WHAT IS BEING ASKED: Copy the listing from the line that has "What is the" through the line that has "Reading right to", swapping "transcribe" for "write out" and keeping everything else the same. Return only those lines, without the pictures.

EXTRACTED INFORMATION:
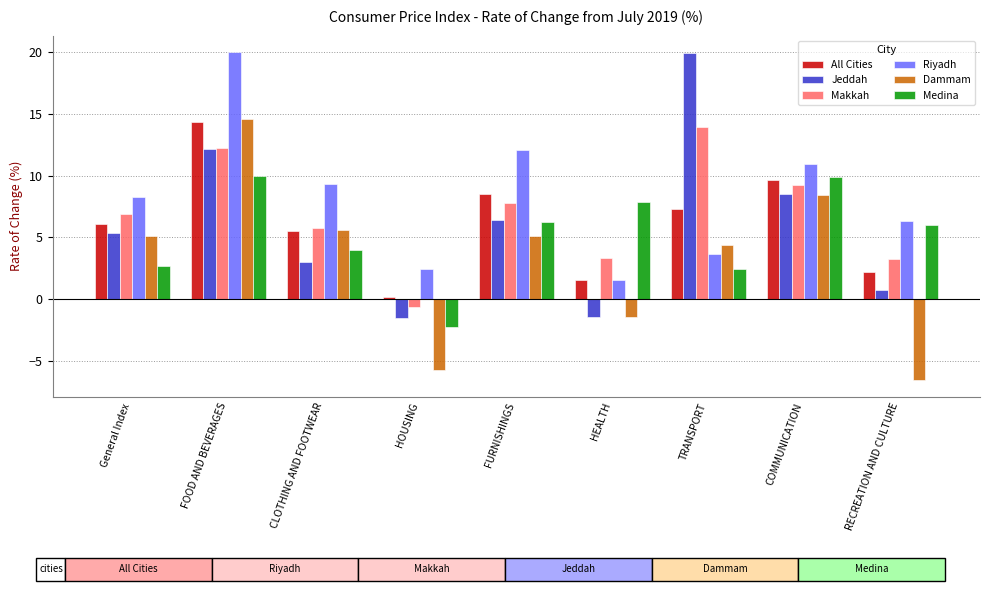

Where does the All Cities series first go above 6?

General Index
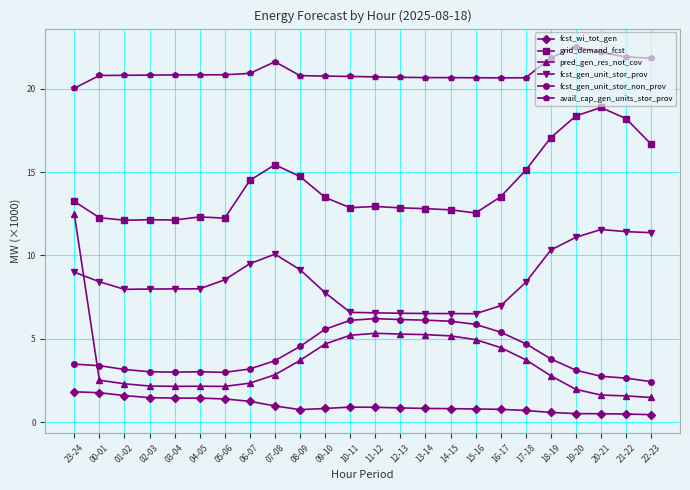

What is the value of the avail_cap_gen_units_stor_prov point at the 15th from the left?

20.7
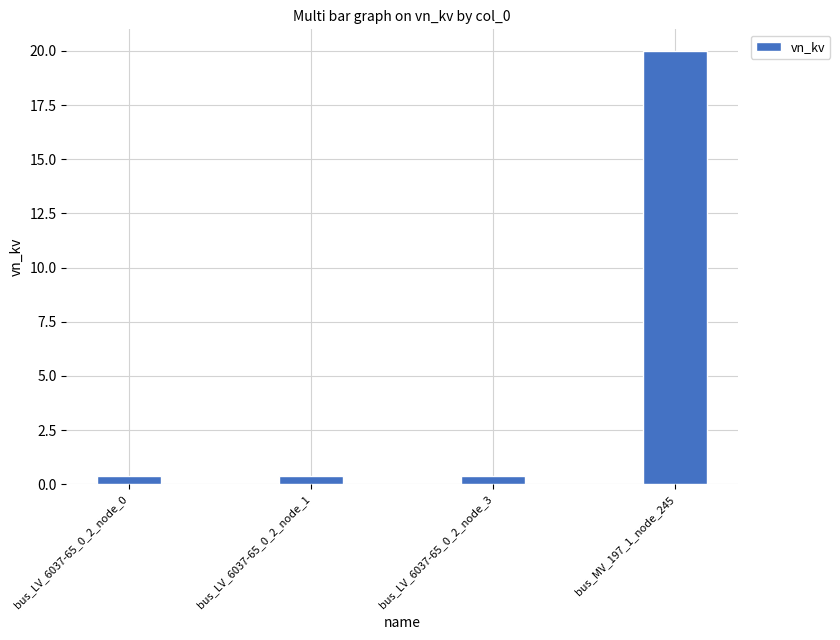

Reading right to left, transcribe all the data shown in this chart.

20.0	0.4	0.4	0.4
--
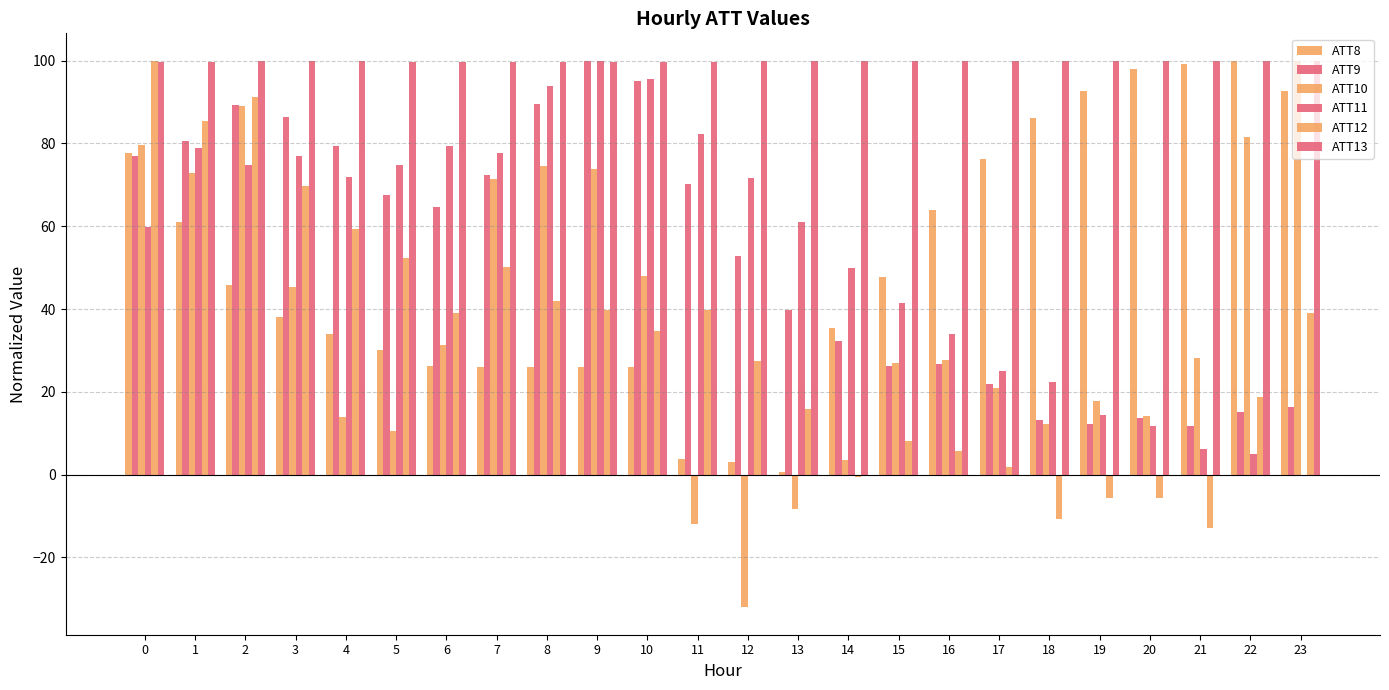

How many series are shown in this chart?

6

SOLUTION TO THIS PROBLEM:
What is the value of the avail_cap_gen_units_stor_prov point at the 15th from the left?

20.7

Reading right to left, write out all the data shown in this chart.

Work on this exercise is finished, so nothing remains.